Veruntreuungsprozess: Le Pens Anwalt übt Kritik an Staatsanwaltschaft

Marine Le Pen und 24 weitere Mitglieder des Rassemblement National stehen wegen mutmaßlicher Veruntreuung von EU-Mitteln vor Gericht. Die Staatsanwaltschaft fordert drastische Strafen, die Le Pens politische Karriere beenden könnten.

EURACTIV.fr
French far-right leader Marine Le Pen faces trial over financing own party with EU funds
Le Pen (Bild) erklärte gegenüber Journalisten vor dem Gerichtssaal, dass sie nun „zu 100 Prozent wieder im politischen Kampf“ sei. [ [EPA-EFE/JULIEN MATTIA]]

Marine Le Pen und 24 weitere Mitglieder des Rassemblement National stehen wegen mutmaßlicher Veruntreuung von EU-Mitteln vor Gericht. Die Staatsanwaltschaft fordert drastische Strafen, die Le Pens politische Karriere beenden könnten.

Im Zuge des Prozesses stellte die Staatsanwaltschaft einen Antrag, der Le Pen mit sofortiger Wirkung für die kommenden fünf Jahre von der Kandidatur für ein politisches Amt ausschließen soll. Sollte dieser Antrag bewilligt werden, wäre eine Kandidatur bei der Präsidentschaftswahl 2027 für Le Pen unmöglich. Zusätzlich forderte die Staatsanwaltschaft eine zweijährige Haftstrafe.

„Was rechtfertigt die vorläufige Vollstreckung [dieser Unwählbarkeitsstrafe]?“, fragte ihr Anwalt Rodolphe Bosselut in seinem mehrstündigen Plädoyer, das sich für einen Freispruch seiner Mandantin aussprach. Er stellte die Forderungen der Staatsanwaltschaft als „unverhältnismäßig“ und „eine massive Bedrohung für die demokratische Ordnung“ dar.

Ihre Verurteilung hätte „unverhältnismäßige rechtliche Folgen, die sowohl irreparabel als auch endgültig sind“, führte der Anwalt weiter aus.

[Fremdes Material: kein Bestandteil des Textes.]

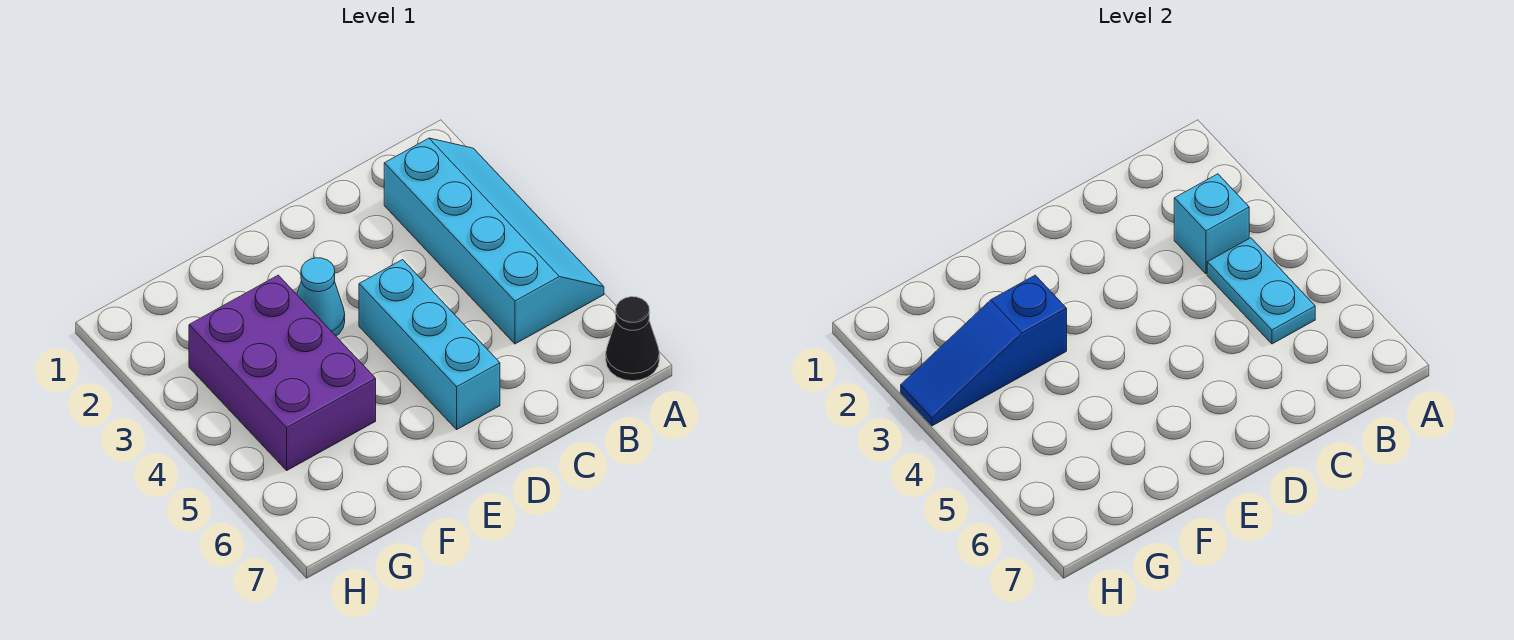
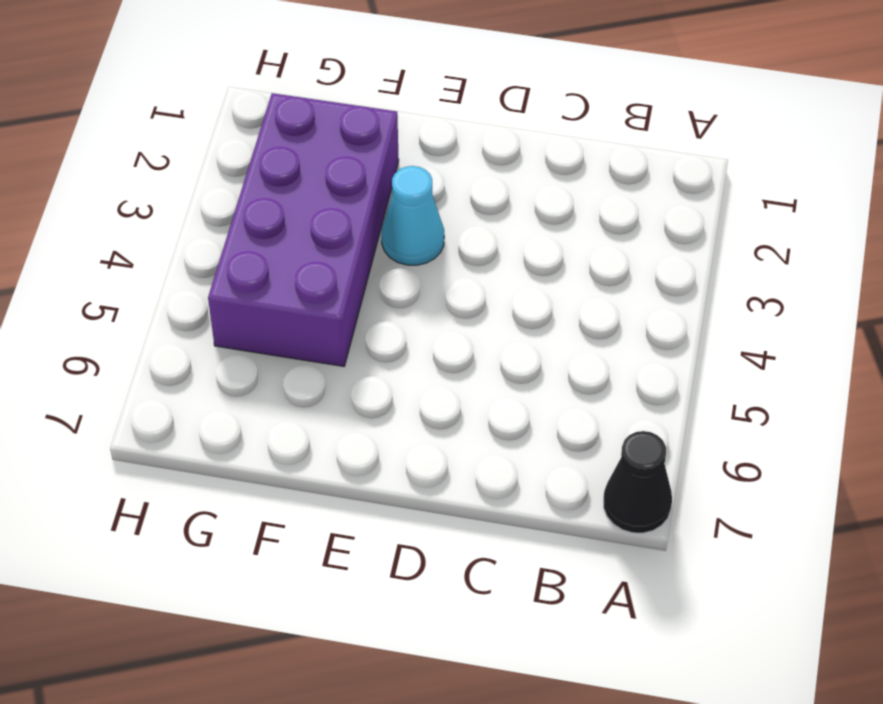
purple 2x4 brick [208,93,399,366] -> purple 2x3 brick [189,275,376,470]
none -> cyan 2x4 slope [384,138,604,344]
none -> cyan 1x3 brick [359,260,500,429]

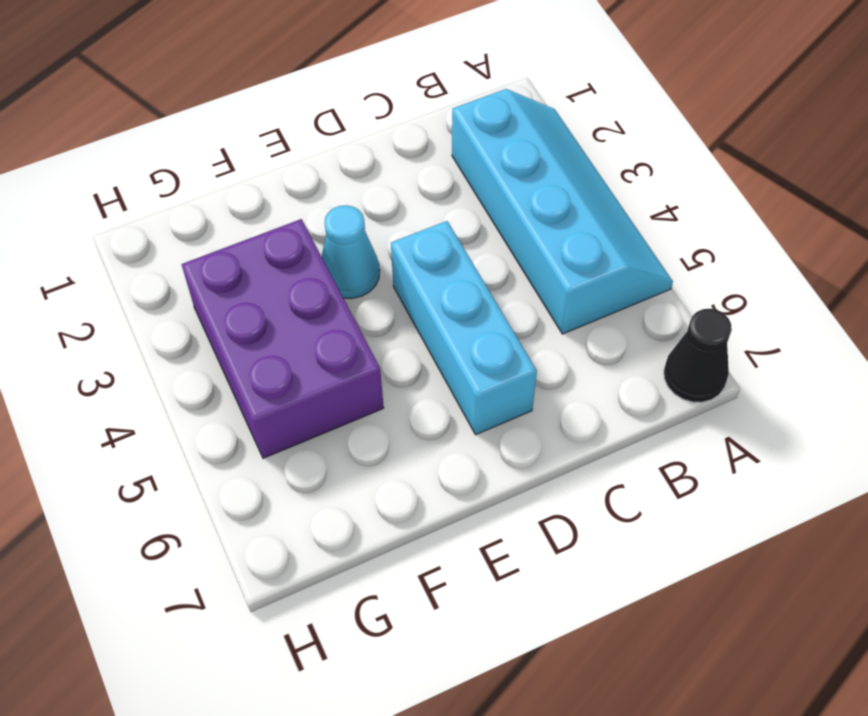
none -> cyan 1x1 brick [1174,174,1249,274]
none -> cyan 1x2 plate [1207,238,1315,344]

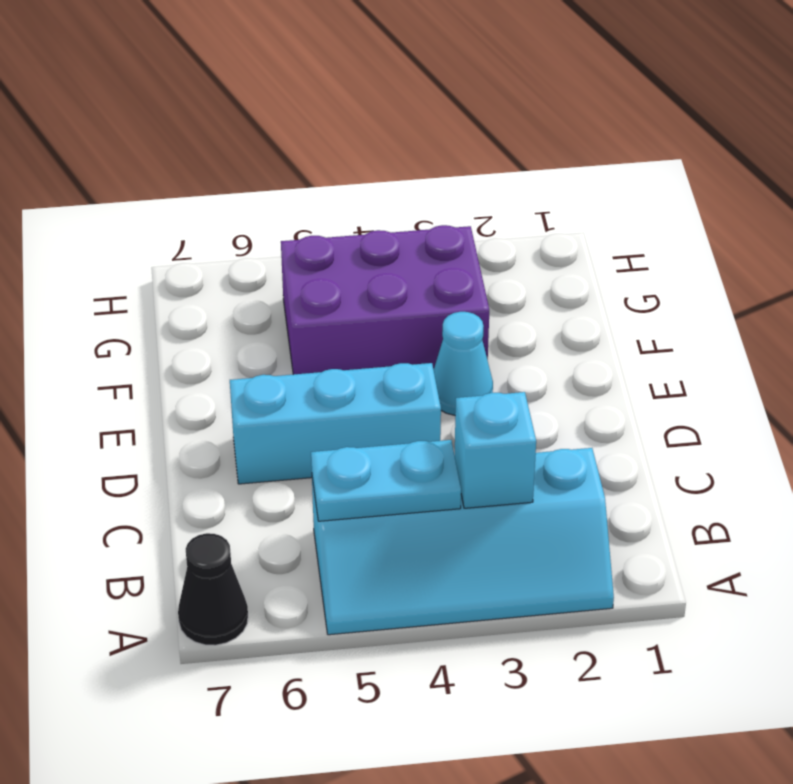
none -> blue 1x3 slope [901,275,1067,426]

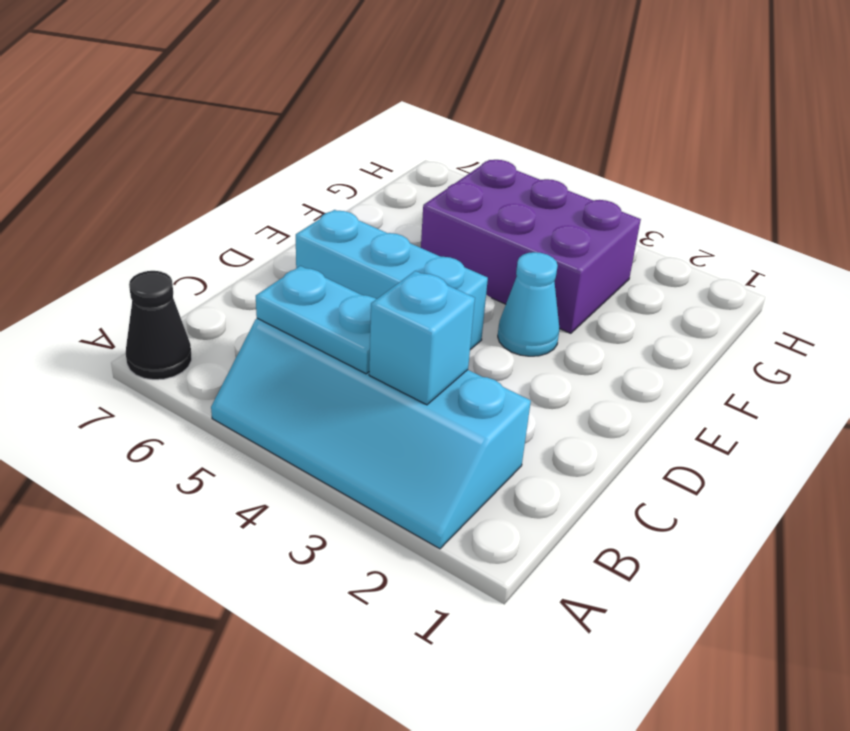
none -> blue 1x3 slope [901,275,1067,426]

„Wenn die vermeintliche Rückfälligkeit darin besteht, dass Madame Le Pen erneut für das Präsidentenamt kandidiert, dann überlassen wir diese Entscheidung doch dem souveränen Volk und nicht dem Justizsystem.“

Seit dem 30. September stehen Le Pen und 24 weitere Mitglieder der Rassemblement National (RN; ehemals Front National) vor Gericht. Zwischen 2004 und 2016 sollen sie mutmaßlich 4,5 Millionen Euro veruntreut haben, indem sie ein „System“ organisierten, bei dem Assistenten des EU-Parlaments für die Partei in Frankreich arbeiteten.

„Es gab nie ein Verbot für einen parlamentarischen Assistenten, sich politisch zu betätigen oder einen Teil seiner Zeit seiner Partei zu widmen“, argumentierte Bosselut wiederholt und betonte, dass das EU-Parlament über die „Arbeit“ dieser Assistenten informiert war.

„Es bestand nicht die Absicht, Gelder zu veruntreuen, sondern lediglich Politik zu machen“, betonte er.

„Mein Ziel ist es, das Gericht davon zu überzeugen, dass die in diesem Fall kritisierten parlamentarischen Praktiken im Europäischen Parlament von 2004 bis 2016 nicht nur alltäglich und harmlos waren – sie wurden von allen europäischen Parteien geteilt –, sondern auch frei von jeglicher betrügerischer Absicht, da sie als akzeptabel galten.“

Am 13. November hatte die Staatsanwaltschaft eine Haftstrafe von fünf Jahren, davon zwei Jahre mit tatsächlicher Inhaftierung, eine Geldstrafe von 300.000 Euro sowie ein fünfjähriges Kandidaturverbot gefordert – Letzteres mit vorläufiger Vollstreckung. Le Pen bezeichnete diese Forderungen als „überzogen“ und „gewalttätig“. Man wolle ihren „politischen Tod“, sagte sie.

Einen Tag nach den Forderungen der Staatsanwaltschaft, die Le Pen als „gewalttätig“ und „übertrieben“ bezeichnete, sagte die rechtspopulistische Politikerin, man wolle ihren „politischen Tod“.

Während der Verhandlungen schwieg Le Pen, die in der ersten Reihe der Angeklagten saß, umgeben von mehreren prominenten RN-Politikern. Nach der Anhörung erklärte sie vor Journalisten, sie sei „zu 100 Prozent zurück im politischen Kampf“. Zudem kündigte sie an, ihre Bemühungen zu intensivieren, die Regierung von Premierminister Michel Barnier zu stürzen.

Das Urteil in diesem Veruntreuungsprozess wird für den 31. März 2025 erwartet.